I've been involved in running writing courses for several years. I have seen at first hand the benefits of facilitation by a published writer who knows the highs and lows of the business. It allows for group sharing, learning to own your work and find your writing voice. While writers have to write - and usually alone - the process can be an introvertic and lonely occupation and as humans we thrive when we've contact with like minded people. So writing courses can be beneficial when, as well as being used for information, they also act as motivation to get down and write.
The majority of writers who approach me are interested in writing fiction - mainly short stories and novels. The aspect that most amazes me is how talented they are, the freshness of their ideas, the characters they've come up with and their settings.

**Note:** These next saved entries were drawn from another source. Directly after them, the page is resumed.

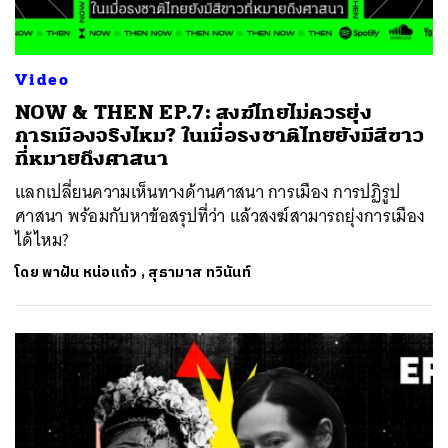
Video
NOW & THEN EP.7: สงฆ์ไทยไม่ควรยุ่ง
การเมืองจริงไหม? ในเมื่อธงชาติไทยยังมีสีขาว
ที่หมายถึงศาสนา
แลกเปลี่ยนความเห็นทางด้านศาสนา การเมือง การปฏิรูป
ศาสนา พร้อมกับหาข้อสรุปที่ว่า แล้วสงฆ์สามารถยุ่งการเมือง
ได้ไหม?
โดย
พาฝัน หน่อแก้ว
,
สุธามาส ทวินันท์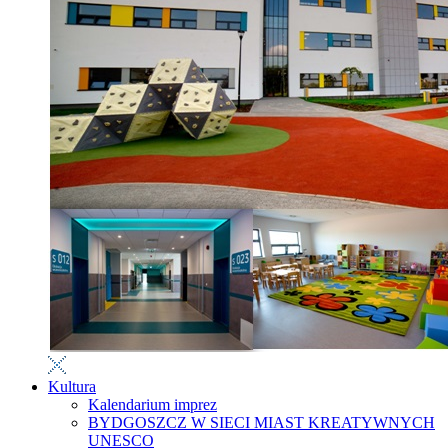
Kultura
Kalendarium imprez
BYDGOSZCZ W SIECI MIAST KREATYWNYCH
UNESCO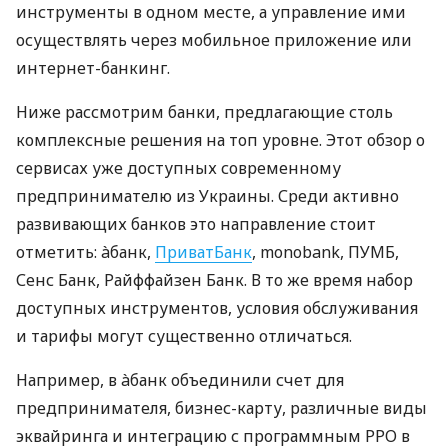
инструменты в одном месте, а управление ими
осуществлять через мобильное приложение или
интернет-банкинг.
Ниже рассмотрим банки, предлагающие столь
комплексные решения на топ уровне. Этот обзор о
сервисах уже доступных современному
предпринимателю из Украины. Среди активно
развивающих банков это направление стоит
отметить: àбанк,
ПриватБанк
, monobank, ПУМБ,
Сенс Банк, Райффайзен Банк. В то же время набор
доступных инструментов, условия обслуживания
и тарифы могут существенно отличаться.
Например, в àбанк объединили счет для
предпринимателя, бизнес-карту, различные виды
эквайринга и интеграцию с программным РРО в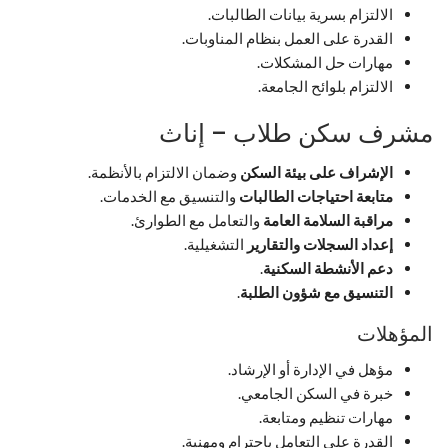
الالتزام بسرية بيانات الطالبات.
القدرة على العمل بنظام المناوبات.
مهارات حل المشكلات.
الالتزام بلوائح الجامعة.
مشرف سكن طلاب – إناث
الإشراف على بيئة السكن
وضمان الالتزام بالأنظمة.
متابعة احتياجات الطالبات
والتنسيق مع الخدمات.
مراقبة السلامة العامة
والتعامل مع الطوارئ.
إعداد السجلات والتقارير
التشغيلية.
دعم الأنشطة السكنية
.
التنسيق مع شؤون الطلبة
.
المؤهلات
مؤهل في الإدارة أو الإرشاد.
خبرة في السكن الجامعي.
مهارات تنظيم ومتابعة.
القدرة على التعامل باحترام ومهنية.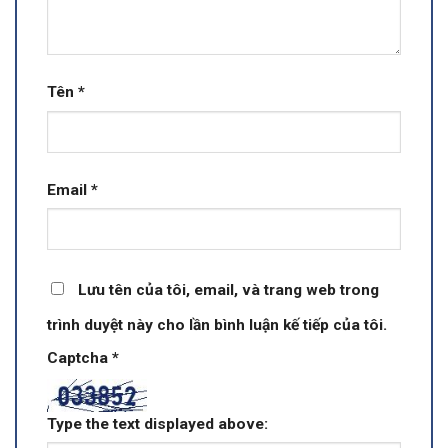
Tên
*
Email
*
Lưu tên của tôi, email, và trang web trong
trình duyệt này cho lần bình luận kế tiếp của tôi.
Captcha
*
Type the text displayed above: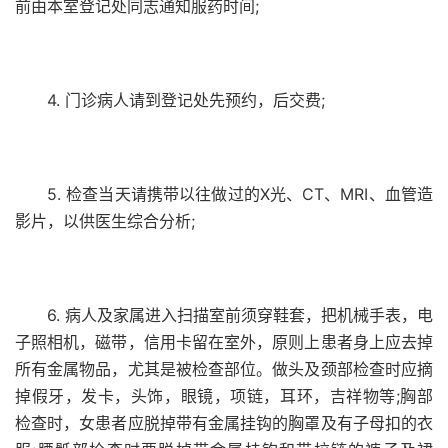
前由本室登记处同志通知服药时间;
4. 门诊病人请到登记处先预约，后交费;
5. 检查当天请携带以往做过的X光、CT、MRI、血管造
影片，以供医生综合分析;
6. 病人及家属进入扫描室前须穿鞋套，把机械手表，电
子照相机，磁带，信用卡留在室外，原则上患者身上应去掉
所有金属物品，尤其是被检查部位。做头及颈部检查时应摘
掉假牙，发卡，头饰，眼镜，项链，耳环，吉祥物等;胸部
检查时，女患者应脱掉带有金属挂钩的胸罩及有子母扣的衣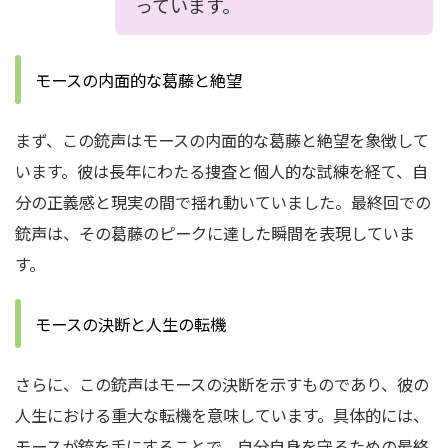
っています。
モースの内面的な葛藤と絶望
まず、この銃声はモースの内面的な葛藤と絶望を象徴して
います。
彼は長年にわたる捜査と個人的な試練を経て、自
分の正義感と現実の間で揺れ動いていました。
最終回での
銃声は、その葛藤のピークに達した瞬間を表現していま
す。
モースの決断と人生の転機
さらに、この銃声はモースの決断を示すものであり、彼の
人生における重大な転機を意味しています。
具体的には、
モースが銃を手にすることで、自分自身を守るための最終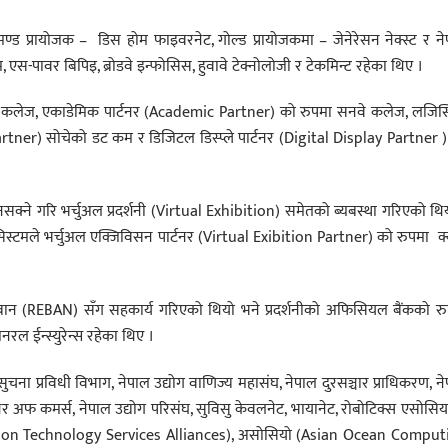
मण्ड प्रायोजक – डिस होम फाइवरनेट, गोल्ड प्रायोजकमा – जेनेरेसन नेक्स्ट र न
, एस-पावर बिपिइ, ब्रोडवे इन्फोसिस, हुवावे टेक्नोलोजी र टेकमिन्ट रहेका थिए ।
िका कलेज, एकाडेमिक पार्टनर (Academic Partner) को रुपमा सनवे कलेज, लजिस
rtner) सोचेको डट कम र डिजिटल डिस्प्ले पार्टनर (Digital Display Partner 
नसक्ने गरि भर्चुअल प्रदर्शनी (Virtual Exhibition) समेतको ब्यबस्था गरिएको थि
 सिस्टमले भर्चुअल एक्जिविसन पार्टनर (Virtual Exibition Partner) को रुपमा क
र्न रेबान (REBAN) सँग सहकार्य गरिएको थियो भने प्रदर्शनीको अफिसियल बैंकको र
ल ईन्स्युरेन्स रहेका थिए ।
ुचना प्रविधी विभाग, नेपाल उद्योग वाणिज्य महासंघ, नेपाल दुरसञ्चार प्राधिकरण, न
ाल चेम्बर अफ कमर्स, नेपाल उद्योग परिसंघ, सुविसु केवलनेट, भायानेट, रोबोटिक्स एसोस
ovation Technology Services Alliances), असोसियो (Asian Ocean Comput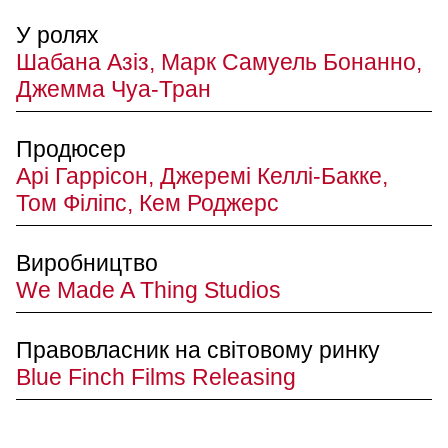
У ролях
Шабана Азіз, Марк Самуель Бонанно,
Джемма Чуа-Тран
Продюсер
Арі Гаррісон, Джеремі Келлі-Бакке,
Том Філіпс, Кем Роджерс
Виробництво
We Made A Thing Studios
Правовласник на світовому ринку
Blue Finch Films Releasing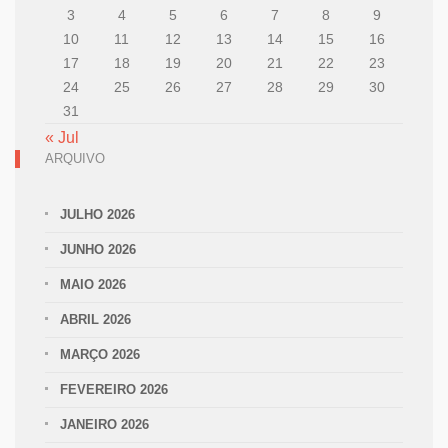
3
4
5
6
7
8
9
10
11
12
13
14
15
16
17
18
19
20
21
22
23
24
25
26
27
28
29
30
31
« Jul
ARQUIVO
JULHO 2026
JUNHO 2026
MAIO 2026
ABRIL 2026
MARÇO 2026
FEVEREIRO 2026
JANEIRO 2026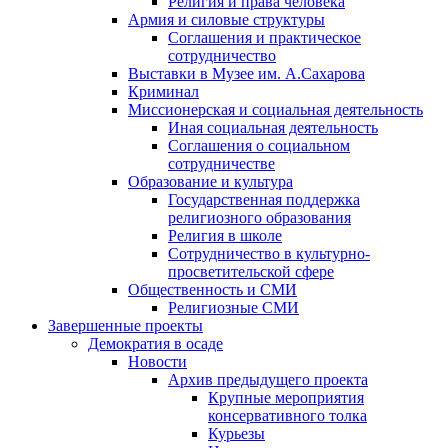
Религия и права человека
Армия и силовые структуры
Соглашения и практическое
сотрудничество
Выставки в Музее им. А.Сахарова
Криминал
Миссионерская и социальная деятельность
Иная социальная деятельность
Соглашения о социальном
сотрудничестве
Образование и культура
Государственная поддержка
религиозного образования
Религия в школе
Сотрудничество в культурно-
просветительской сфере
Общественность и СМИ
Религиозные СМИ
Завершенные проекты
Демократия в осаде
Новости
Архив предыдущего проекта
Крупные мероприятия
консервативного толка
Курьезы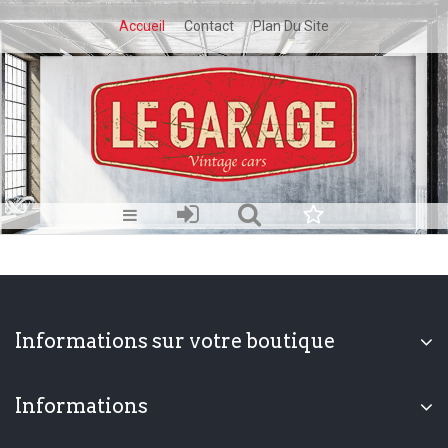
Accueil
Contact
Plan Du Site
Informations sur votre boutique
Informations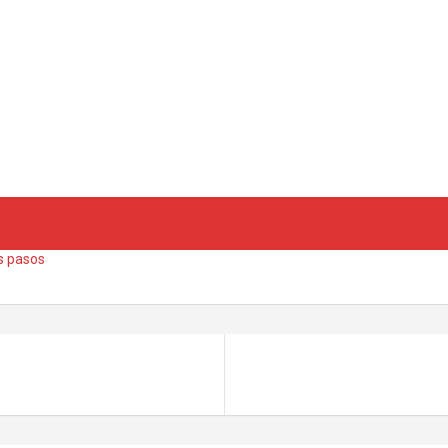
s pasos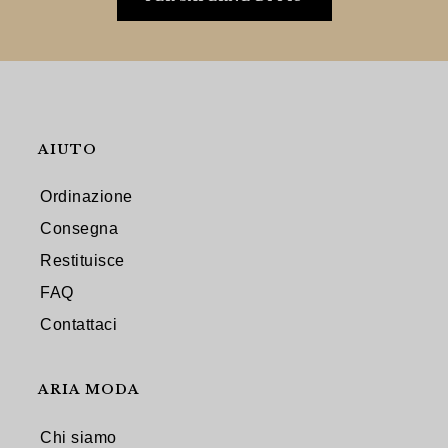
AIUTO
Ordinazione
Consegna
Restituisce
FAQ
Contattaci
ARIA MODA
Chi siamo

The problem occurs when they run out of steam, confidence and time. They wonder why it's taking so long to finish their story. They read the papers, browse the book shops, and see writers interviewed who are writing a book a year.
Most are popular writers - ie writers whose books are widely translated and sell in the millions. They can usually command large advances and have high profile marketing packages to ensure sales. They are rare. But their publishers know a novel with their name on the cover will sell well. Because they are proven successes, they are provided with the best of editorial back-up, and do not necessarily need to polish or proof their manuscript before submission. An aside here: we are writers, not editors. Good editors are worth their weight in gold.
New writers hoping to break into the current market place have a better chance of publication if they present as perfect a manuscript as possible. Like everything else, the publishing business is hit by the recession and publishers and editors are overworked and understaffed.
My advice to someone embarking on the heady and exciting task of writing fiction is two-fold:
- Like any other skill, the more you write, the better your writing will become. Writing regularly, persevering through those times of creative emptiness pays dividends.
- Take your time, realise from the beginning that you may need to carry out several re-writes. Do not leave your story out of your hands until it is as good as you can make it.